The federal government created the opportunities for this at European level and in Germany in good time, for example by the Bundestag launching the economic and stabilization fund on Friday, said Scholz. With 200 billion euros, this will help "to relieve the burden on citizens, companies, small and large, so that we can get through this time together".

Klingbeil: Rapid consultation of the Bundestag in November

SPD leader Lars Klingbeil said in an interview with Deutschlandfunk that the advance payment proposed by the expert commission in December and subsidies from March 2023 fall short: "What are we actually doing in the January/February phase," he asked. "Don't you have to find something to give the companies and, above all, the citizens a little more help?" That will occupy the Bundestag "in short, quick deliberations in November".
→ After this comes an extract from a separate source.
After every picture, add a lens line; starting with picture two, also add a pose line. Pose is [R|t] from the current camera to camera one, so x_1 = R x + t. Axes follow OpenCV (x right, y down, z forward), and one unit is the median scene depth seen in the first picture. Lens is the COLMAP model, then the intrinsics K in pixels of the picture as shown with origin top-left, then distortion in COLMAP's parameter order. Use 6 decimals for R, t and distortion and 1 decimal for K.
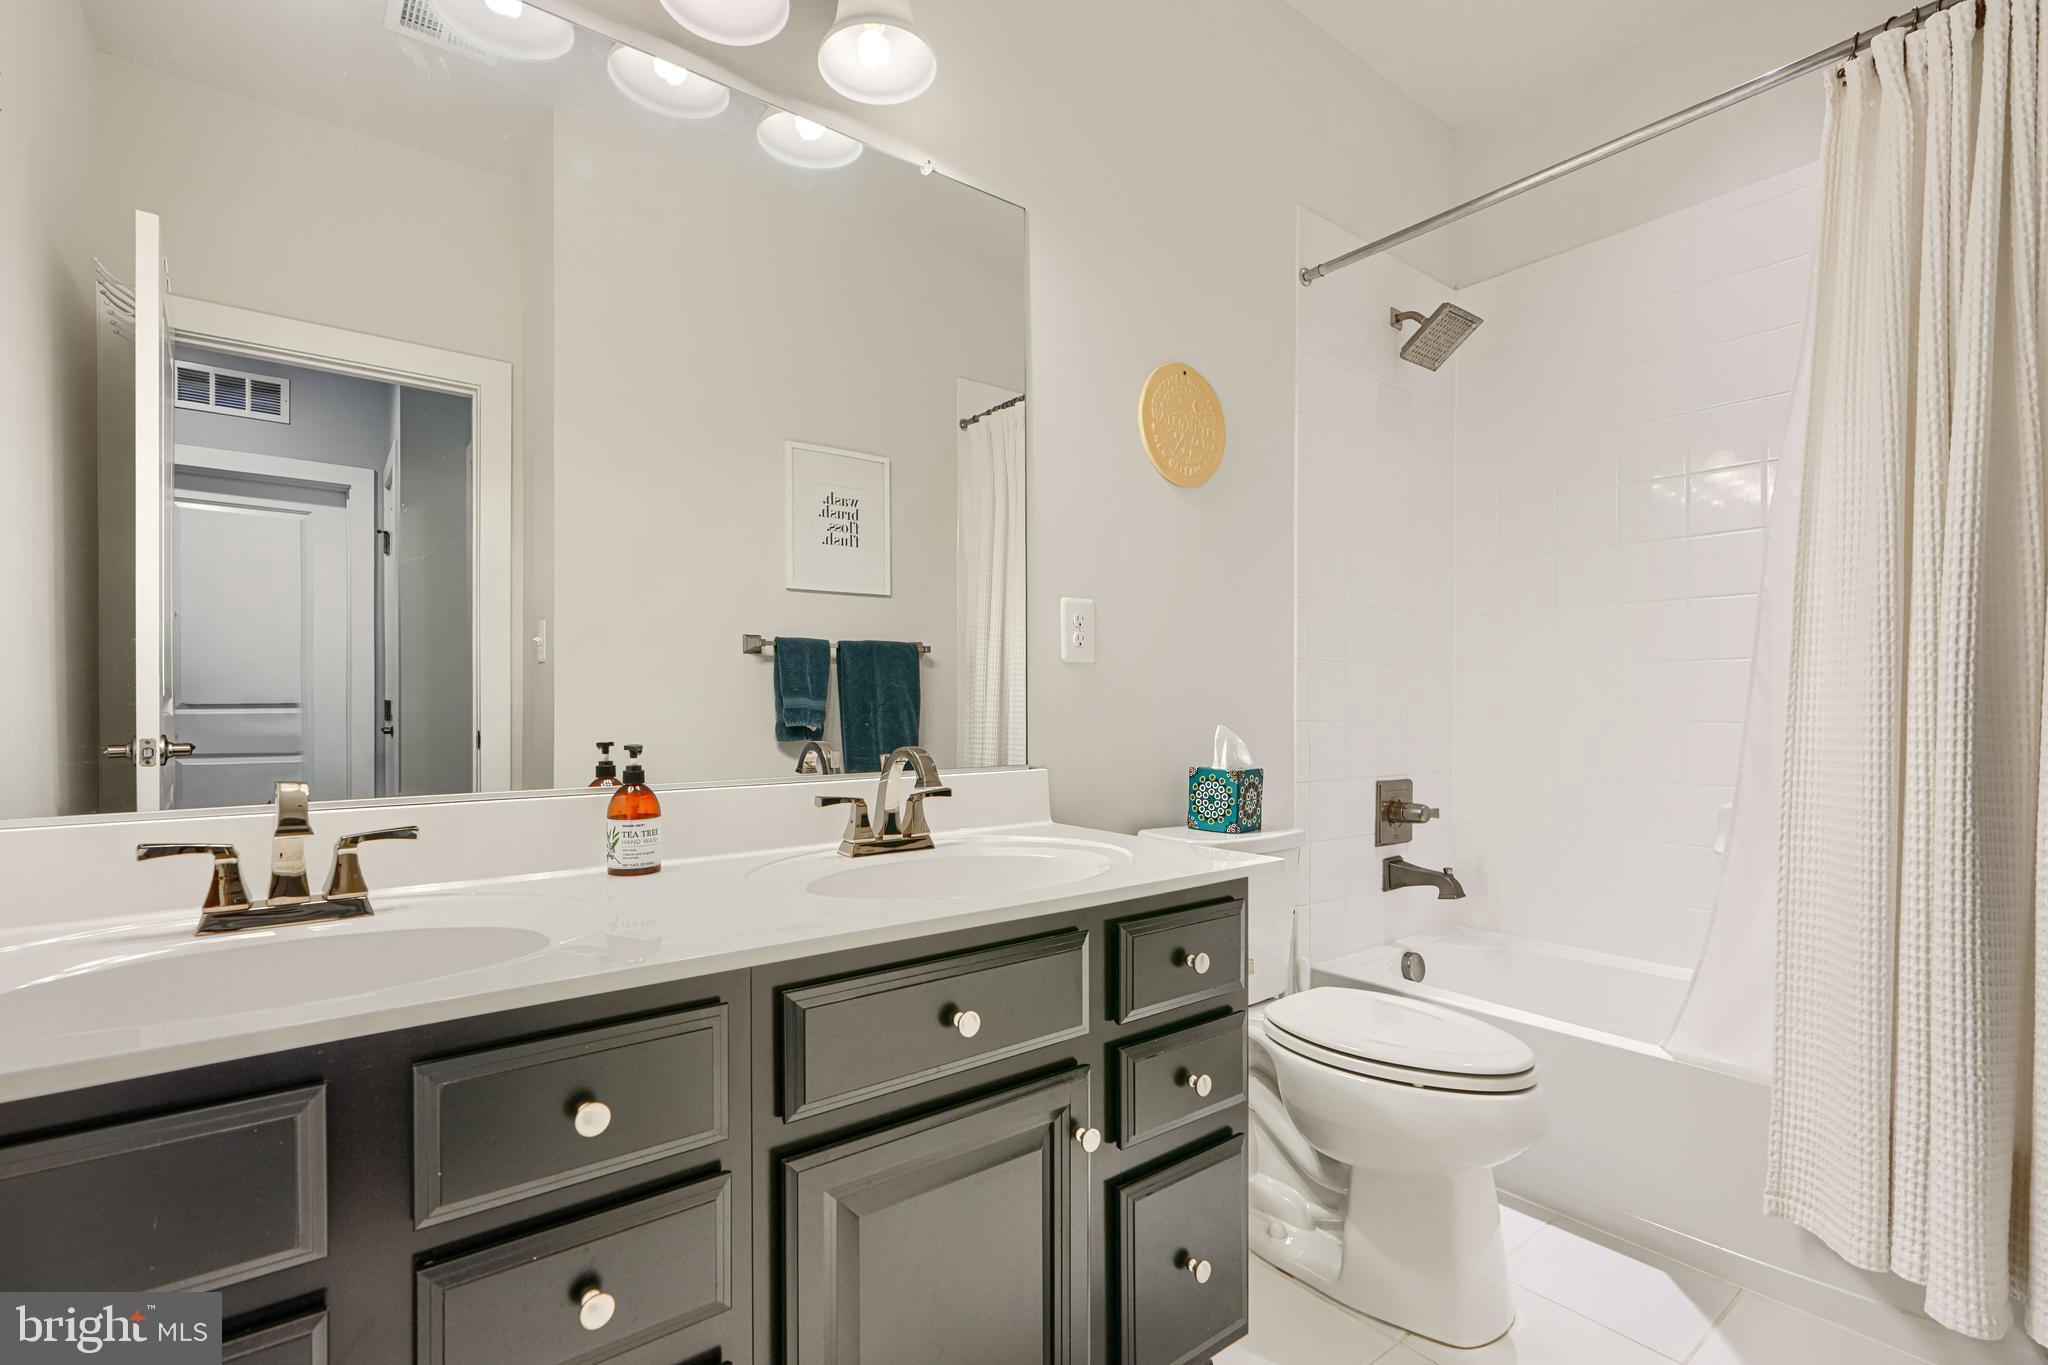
lens RADIAL K [[933.1, 0, 1024.4], [0, 933.1, 716.3], [0, 0, 1]] dist [0.001298, 0.000249]
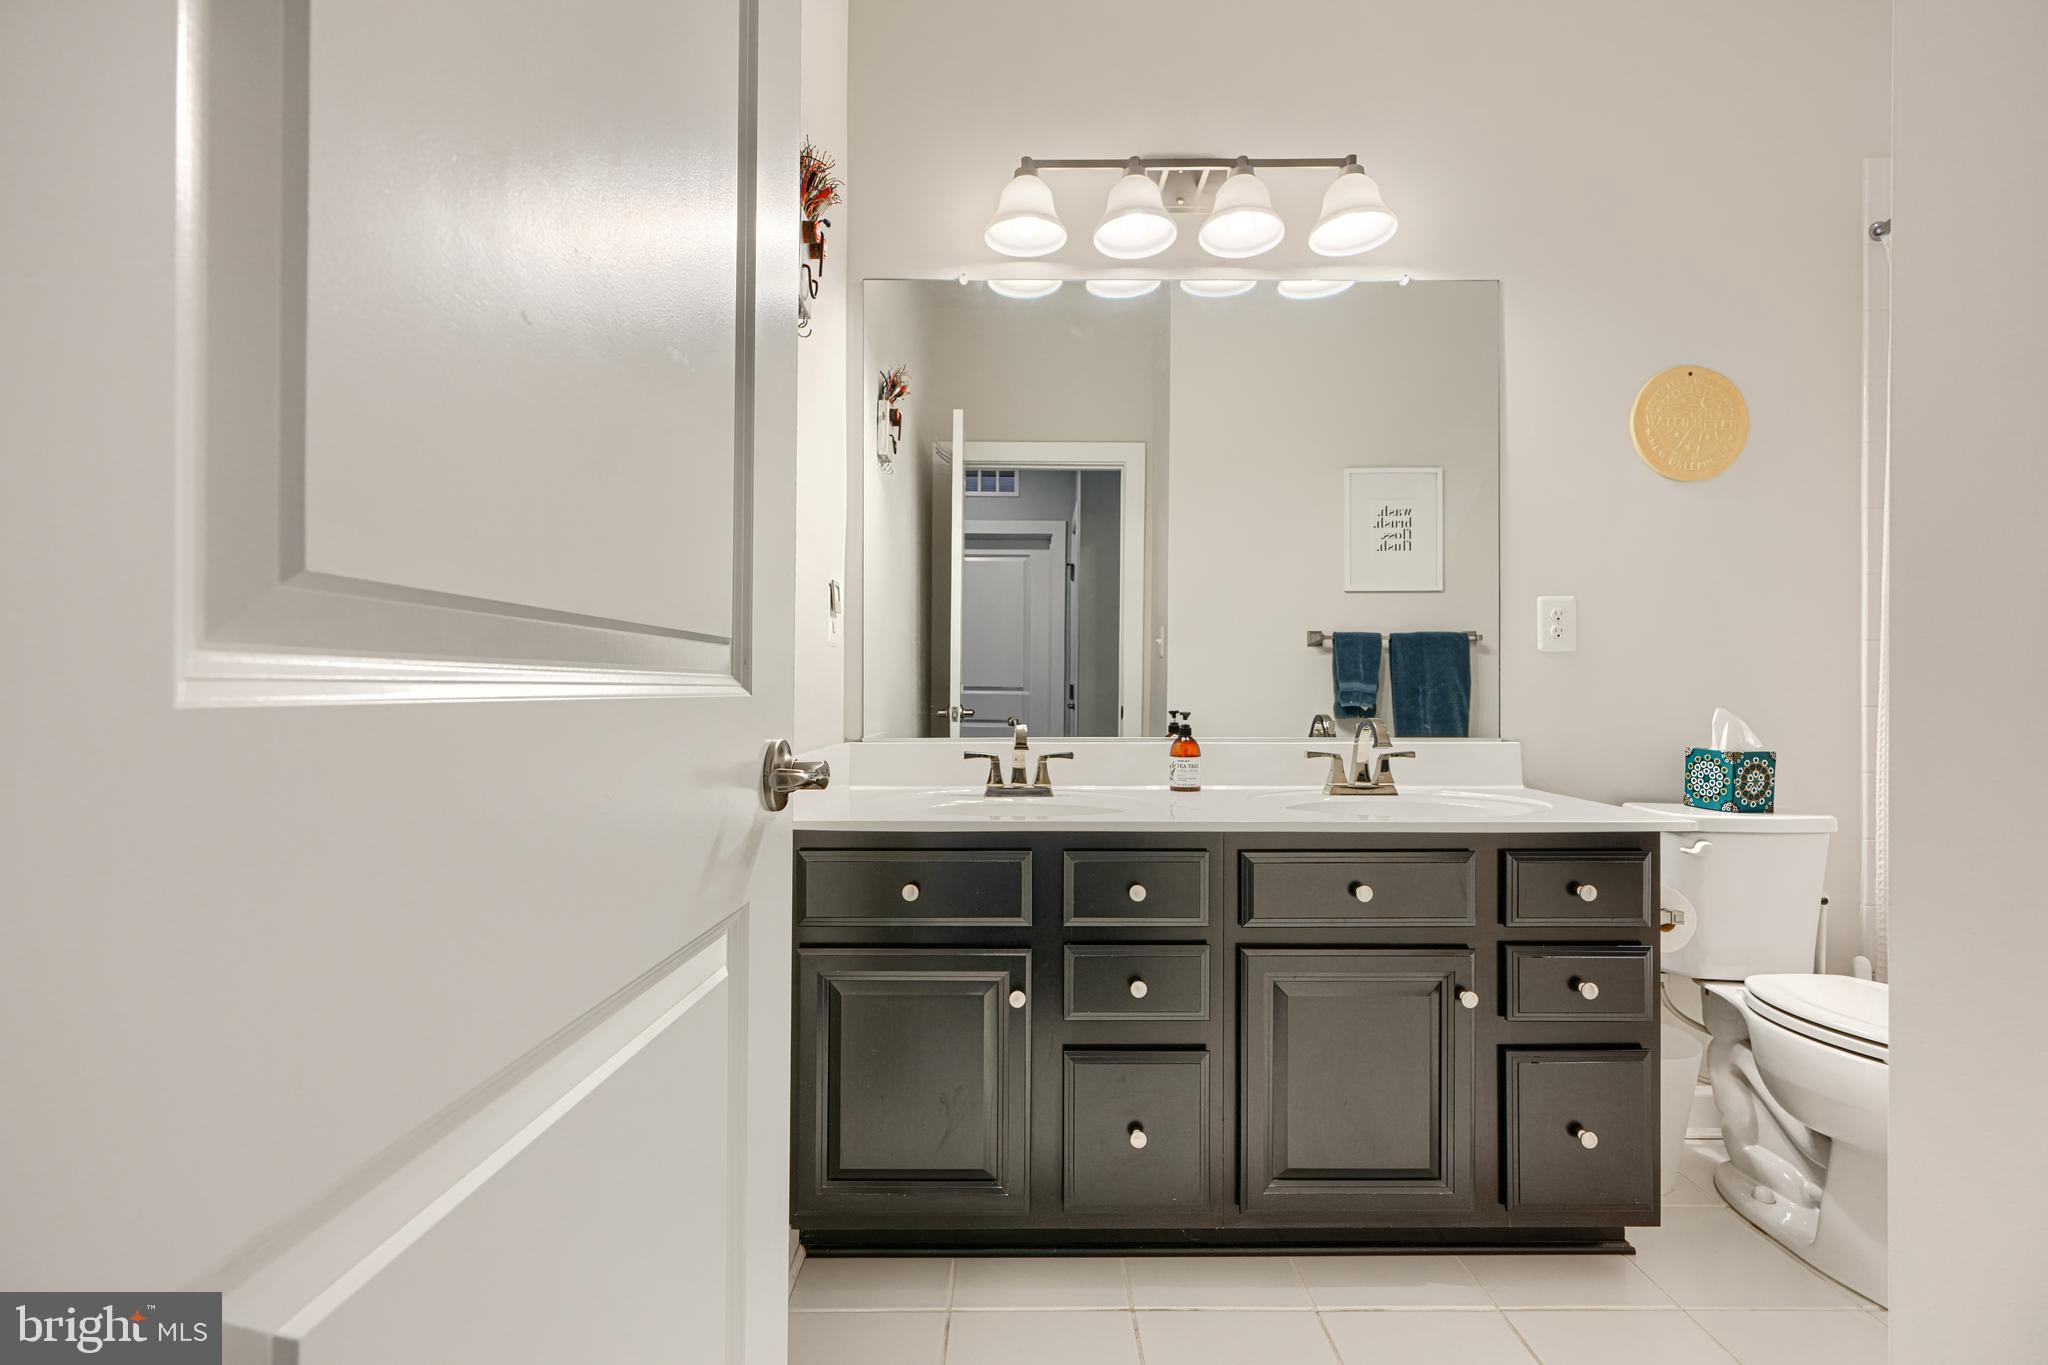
lens RADIAL K [[933.5, 0, 1025.6], [0, 933.5, 692.4], [0, 0, 1]] dist [0.000269, -0.000761]
pose [[0.792884, 0.004824, -0.609353, 0.358191], [-0.010161, 0.999934, -0.005304, 0.008220], [0.609287, 0.010397, 0.792881, -0.469557]]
The SPD parliamentary group leader Rolf Mützenich told the editorial network Germany about further help as a financial bridge to the planned gas price brake in March: "We will check whether there is more to do." The most important instrument is the price cap on 80 percent of gas deliveries from March. According to Mützenich, the SPD parliamentary group wants to create relief for users of oil and pellet heating systems that is comparable to that which is being considered for gas customers in December.
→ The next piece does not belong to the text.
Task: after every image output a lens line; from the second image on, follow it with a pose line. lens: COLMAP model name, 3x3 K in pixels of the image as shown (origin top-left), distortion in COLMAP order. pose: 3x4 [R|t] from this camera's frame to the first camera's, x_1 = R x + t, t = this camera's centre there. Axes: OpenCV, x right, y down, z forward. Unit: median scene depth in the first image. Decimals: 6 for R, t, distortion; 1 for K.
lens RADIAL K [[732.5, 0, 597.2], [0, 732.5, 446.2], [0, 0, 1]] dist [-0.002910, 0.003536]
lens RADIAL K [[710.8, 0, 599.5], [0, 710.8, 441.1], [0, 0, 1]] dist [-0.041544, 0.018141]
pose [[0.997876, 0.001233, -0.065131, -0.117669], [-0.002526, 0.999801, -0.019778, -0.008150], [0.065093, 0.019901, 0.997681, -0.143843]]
Craft wants "hardship bridge" for January and February

Craft President Hans Peter Wollseifer told the "Neue Osnabrücker Zeitung" that the expert commission's proposals were good, but too little and too late for energy-intensive companies. "Then holding out until March without help - many companies can't do that," he warned. "We have to build a hardship bridge for January and February. Our proposal is that the state pay half of the deduction for electricity and gas for January and February." This would work similarly to taking the December haircut. Bakers, confectioners, butchers, brewers, electroplaters, surface finishers, textile cleaners and car workshops are particularly affected.

The Federal Association of Medium-Sized Businesses is demanding relief from high gas prices as early as January. "A one-off relief in December is not enough, and an effective gas price brake must also apply to medium-sized companies from January," said Markus Jerger, chairman of the association, to the newspapers of the Funke media group. The association expects that the federal government will clarify this by the time Scholz participates in the Prime Ministers' Conference on November 2nd.